#### 本文:
______

クラウドはそもそも、ユーザーのシステム運用負荷を下げられることがメリット。そのため、信頼性についてはある程度の割り切りが必要だ。それでも、クラウドの仕組みを知って、起こりうる障害に明示的に手を打てば、大きなトラブルを避けることができる。
これまで述べてきたように、クラウドの障害は「ストレージ障害」「仮想マシン障害」「データセンター設備障害」の三つに分類できる。利用者はこれらの障害が発生することを前提として、障害予防策を講じるべきだ。
例えば、ストレージ障害に備えて、データを定期的にバックアップする。仮想マシンの障害に備え、あらかじめ仮想マシンを複数台用意してクラスター構成にしておく。このような構成にしておけば、仮想マシンが異常終了した場合でも、別の仮想マシンに処理を引き継げる。データセンターの設備障害に備えるなら、異なるデータセンターにデータをバックアップしておく。

______

#### 資料:
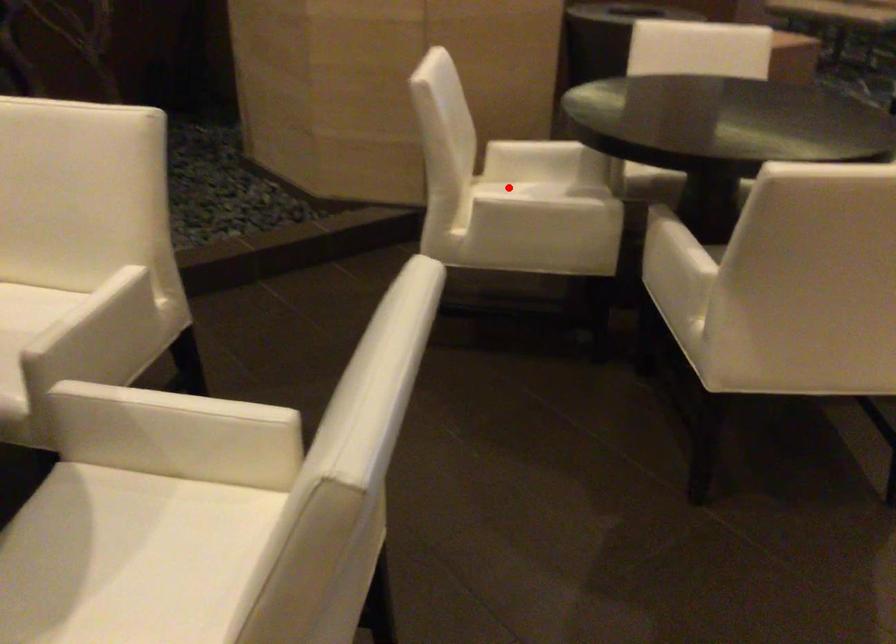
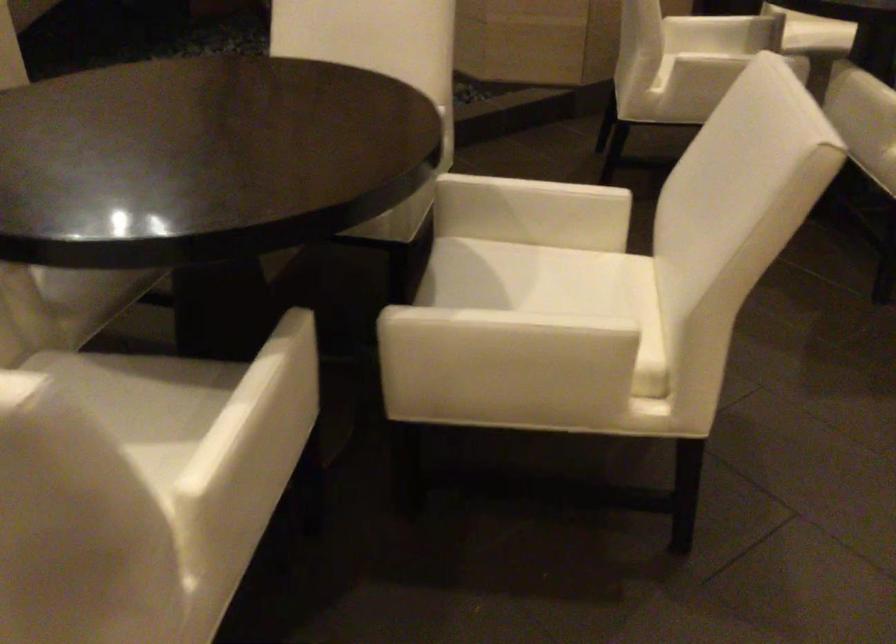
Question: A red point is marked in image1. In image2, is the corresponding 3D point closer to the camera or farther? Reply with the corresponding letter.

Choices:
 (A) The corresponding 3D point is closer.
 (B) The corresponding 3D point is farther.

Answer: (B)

______

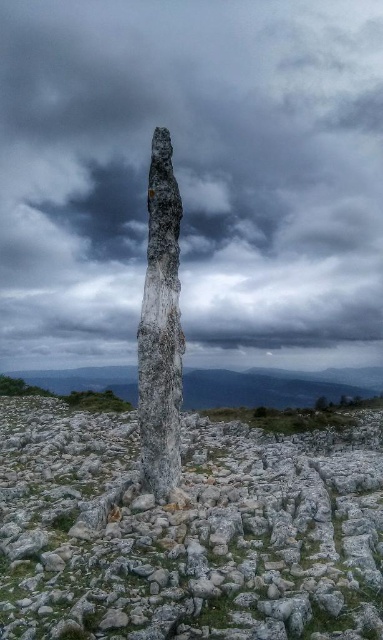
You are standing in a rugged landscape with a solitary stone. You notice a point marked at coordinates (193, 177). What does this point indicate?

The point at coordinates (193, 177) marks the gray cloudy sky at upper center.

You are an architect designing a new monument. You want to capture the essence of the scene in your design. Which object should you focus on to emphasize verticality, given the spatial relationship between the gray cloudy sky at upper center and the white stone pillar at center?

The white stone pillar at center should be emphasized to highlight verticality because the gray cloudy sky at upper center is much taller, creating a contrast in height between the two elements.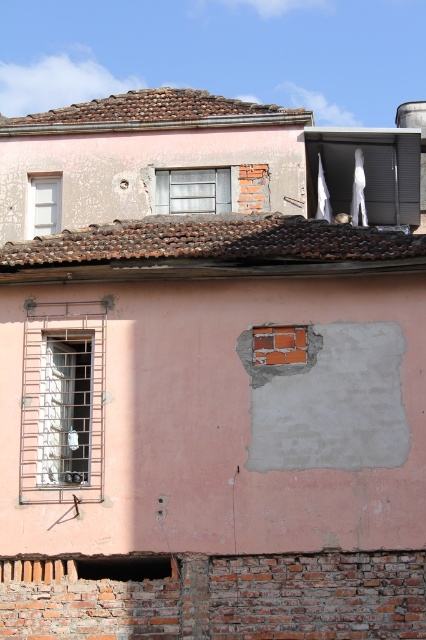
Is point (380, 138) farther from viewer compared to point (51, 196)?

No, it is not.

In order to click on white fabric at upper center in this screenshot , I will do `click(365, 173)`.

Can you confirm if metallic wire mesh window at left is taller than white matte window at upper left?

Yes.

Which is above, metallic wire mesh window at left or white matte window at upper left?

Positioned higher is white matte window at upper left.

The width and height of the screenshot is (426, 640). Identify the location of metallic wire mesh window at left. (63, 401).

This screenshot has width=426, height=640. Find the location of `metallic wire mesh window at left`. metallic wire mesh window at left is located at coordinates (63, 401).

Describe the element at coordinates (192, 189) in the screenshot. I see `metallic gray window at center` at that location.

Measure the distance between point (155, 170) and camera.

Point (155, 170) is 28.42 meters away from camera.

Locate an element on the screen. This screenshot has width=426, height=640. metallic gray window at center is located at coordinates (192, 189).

______

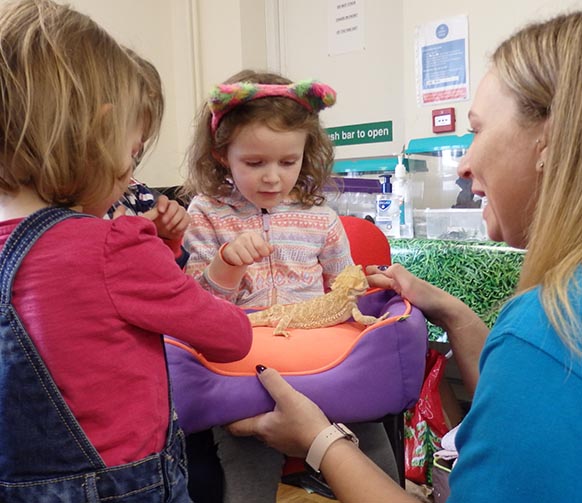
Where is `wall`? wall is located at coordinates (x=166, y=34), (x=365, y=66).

______

#### 課題:
本文のうち「これまで述べてきたように、ク」から「ータをバックアップしておく。」までの部分を、そのまま抜き出しなさい。

#### 解答:
これまで述べてきたように、クラウドの障害は「ストレージ障害」「仮想マシン障害」「データセンター設備障害」の三つに分類できる。利用者はこれらの障害が発生することを前提として、障害予防策を講じるべきだ。
例えば、ストレージ障害に備えて、データを定期的にバックアップする。仮想マシンの障害に備え、あらかじめ仮想マシンを複数台用意してクラスター構成にしておく。このような構成にしておけば、仮想マシンが異常終了した場合でも、別の仮想マシンに処理を引き継げる。データセンターの設備障害に備えるなら、異なるデータセンターにデータをバックアップしておく。